- _Material provided_
------------------------------------------------------------
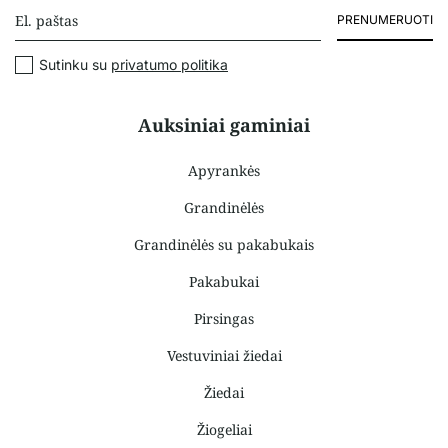
PRENUMERUOTI
Sutinku su
privatumo politika
Auksiniai gaminiai
Apyrankės
Grandinėlės
Grandinėlės su pakabukais
Pakabukai
Pirsingas
Vestuviniai žiedai
Žiedai
Žiogeliai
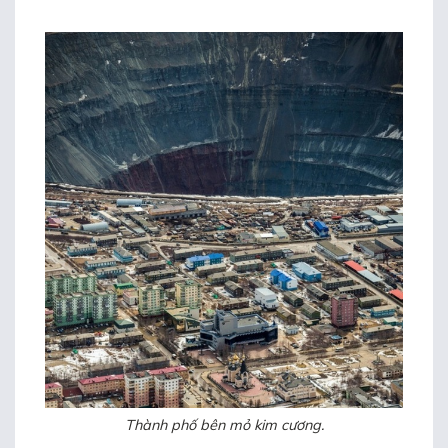
Thành phố bên mỏ kim cương.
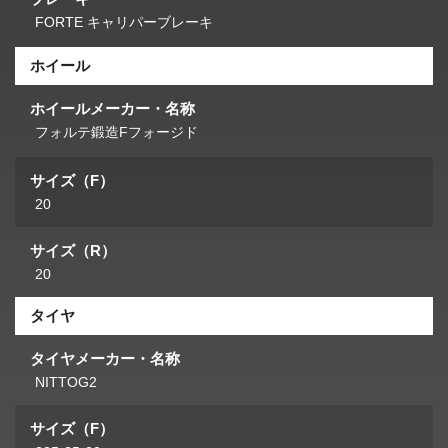
FORTE キャリパーブレーキ
ホイール
ホイールメーカー・名称
フォルテ鍛造Fフォージド
サイズ（F）
20
サイズ（R）
20
タイヤ
タイヤメーカー・名称
NITTOG2
サイズ（F）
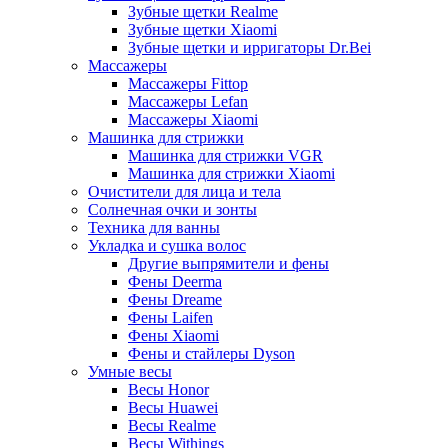
Зубные щетки Realme
Зубные щетки Xiaomi
Зубные щетки и ирригаторы Dr.Bei
Массажеры
Массажеры Fittop
Массажеры Lefan
Массажеры Xiaomi
Машинка для стрижки
Машинка для стрижки VGR
Машинка для стрижки Xiaomi
Очистители для лица и тела
Солнечная очки и зонты
Техника для ванны
Укладка и сушка волос
Другие выпрямители и фены
Фены Deerma
Фены Dreame
Фены Laifen
Фены Xiaomi
Фены и стайлеры Dyson
Умные весы
Весы Honor
Весы Huawei
Весы Realme
Весы Withings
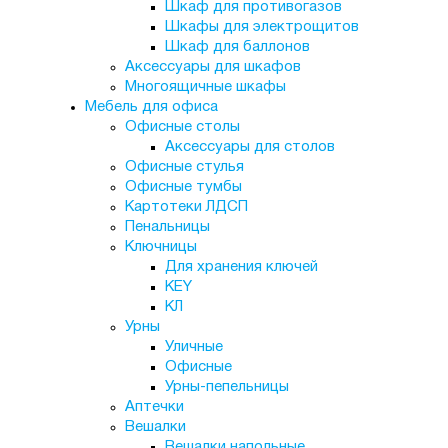
Шкаф для противогазов
Шкафы для электрощитов
Шкаф для баллонов
Аксессуары для шкафов
Многоящичные шкафы
Мебель для офиса
Офисные столы
Аксессуары для столов
Офисные стулья
Офисные тумбы
Картотеки ЛДСП
Пенальницы
Ключницы
Для хранения ключей
KEY
КЛ
Урны
Уличные
Офисные
Урны-пепельницы
Аптечки
Вешалки
Вешалки напольные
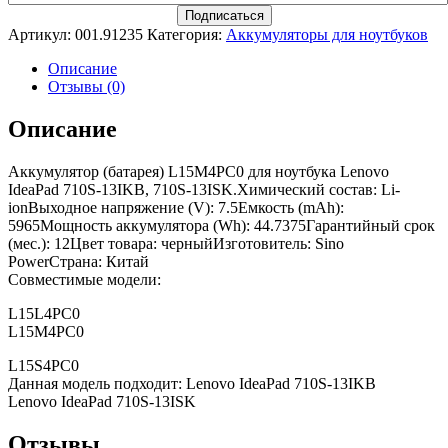
Артикул:
001.91235
Категория:
Аккумуляторы для ноутбуков
Описание
Отзывы (0)
Описание
Аккумулятор (батарея) L15M4PC0 для ноутбука Lenovo
IdeaPad 710S-13IKB, 710S-13ISK.Химический состав: Li-
ionВыходное напряжение (V): 7.5Емкость (mAh):
5965Мощность аккумулятора (Wh): 44.7375Гарантийный срок
(мес.): 12Цвет товара: черныйИзготовитель: Sino
PowerСтрана: Китай
Совместимые модели:
L15L4PC0
L15M4PC0
L15S4PC0
Данная модель подходит: Lenovo IdeaPad 710S-13IKB
Lenovo IdeaPad 710S-13ISK
Отзывы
------------------------------------------------------------
- _Required work_
Arrange the text lines from all the records above into a Markdown table with the columns "Row" and "Line", numbering each line in order and omitting blank lines. Leave the pictures out of the answer.

- _Task output_
| Row | Line |
|---|---|
| 1 | PRENUMERUOTI |
| 2 | Sutinku su |
| 3 | privatumo politika |
| 4 | Auksiniai gaminiai |
| 5 | Apyrankės |
| 6 | Grandinėlės |
| 7 | Grandinėlės su pakabukais |
| 8 | Pakabukai |
| 9 | Pirsingas |
| 10 | Vestuviniai žiedai |
| 11 | Žiedai |
| 12 | Žiogeliai |
| 13 | Thành phố bên mỏ kim cương. |
| 14 | FORTE キャリパーブレーキ |
| 15 | ホイール |
| 16 | ホイールメーカー・名称 |
| 17 | フォルテ鍛造Fフォージド |
| 18 | サイズ（F） |
| 19 | 20 |
| 20 | サイズ（R） |
| 21 | 20 |
| 22 | タイヤ |
| 23 | タイヤメーカー・名称 |
| 24 | NITTOG2 |
| 25 | サイズ（F） |
| 26 | Зубные щетки Realme |
| 27 | Зубные щетки Xiaomi |
| 28 | Зубные щетки и ирригаторы Dr.Bei |
| 29 | Массажеры |
| 30 | Массажеры Fittop |
| 31 | Массажеры Lefan |
| 32 | Массажеры Xiaomi |
| 33 | Машинка для стрижки |
| 34 | Машинка для стрижки VGR |
| 35 | Машинка для стрижки Xiaomi |
| 36 | Очистители для лица и тела |
| 37 | Солнечная очки и зонты |
| 38 | Техника для ванны |
| 39 | Укладка и сушка волос |
| 40 | Другие выпрямители и фены |
| 41 | Фены Deerma |
| 42 | Фены Dreame |
| 43 | Фены Laifen |
| 44 | Фены Xiaomi |
| 45 | Фены и стайлеры Dyson |
| 46 | Умные весы |
| 47 | Весы Honor |
| 48 | Весы Huawei |
| 49 | Весы Realme |
| 50 | Весы Withings |
| 51 | Шкаф для противогазов |
| 52 | Шкафы для электрощитов |
| 53 | Шкаф для баллонов |
| 54 | Аксессуары для шкафов |
| 55 | Многоящичные шкафы |
| 56 | Мебель для офиса |
| 57 | Офисные столы |
| 58 | Аксессуары для столов |
| 59 | Офисные стулья |
| 60 | Офисные тумбы |
| 61 | Картотеки ЛДСП |
| 62 | Пенальницы |
| 63 | Ключницы |
| 64 | Для хранения ключей |
| 65 | KEY |
| 66 | КЛ |
| 67 | Урны |
| 68 | Уличные |
| 69 | Офисные |
| 70 | Урны-пепельницы |
| 71 | Аптечки |
| 72 | Вешалки |
| 73 | Вешалки напольные |
| 74 | Артикул: |
| 75 | 001.91235 |
| 76 | Категория: |
| 77 | Аккумуляторы для ноутбуков |
| 78 | Описание |
| 79 | Отзывы (0) |
| 80 | Описание |
| 81 | Аккумулятор (батарея) L15M4PC0 для ноутбука Lenovo |
| 82 | IdeaPad 710S-13IKB, 710S-13ISK.Химический состав: Li- |
| 83 | ionВыходное напряжение (V): 7.5Емкость (mAh): |
| 84 | 5965Мощность аккумулятора (Wh): 44.7375Гарантийный срок |
| 85 | (мес.): 12Цвет товара: черныйИзготовитель: Sino |
| 86 | PowerСтрана: Китай |
| 87 | Совместимые модели: |
| 88 | L15L4PC0 |
| 89 | L15M4PC0 |
| 90 | L15S4PC0 |
| 91 | Данная модель подходит: Lenovo IdeaPad 710S-13IKB |
| 92 | Lenovo IdeaPad 710S-13ISK |
| 93 | Отзывы |